◆ Task to carry out
Restate all of the entries exactly. Any picture in them should be skipped.

◆ Data entries
—————

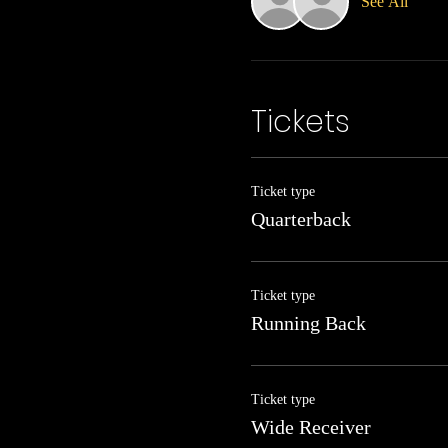
See All
Tickets
Ticket type
Quarterback
Ticket type
Running Back
Ticket type
Wide Receiver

—————

◆ Result of this exercise
See All
Tickets
Ticket type
Quarterback
Ticket type
Running Back
Ticket type
Wide Receiver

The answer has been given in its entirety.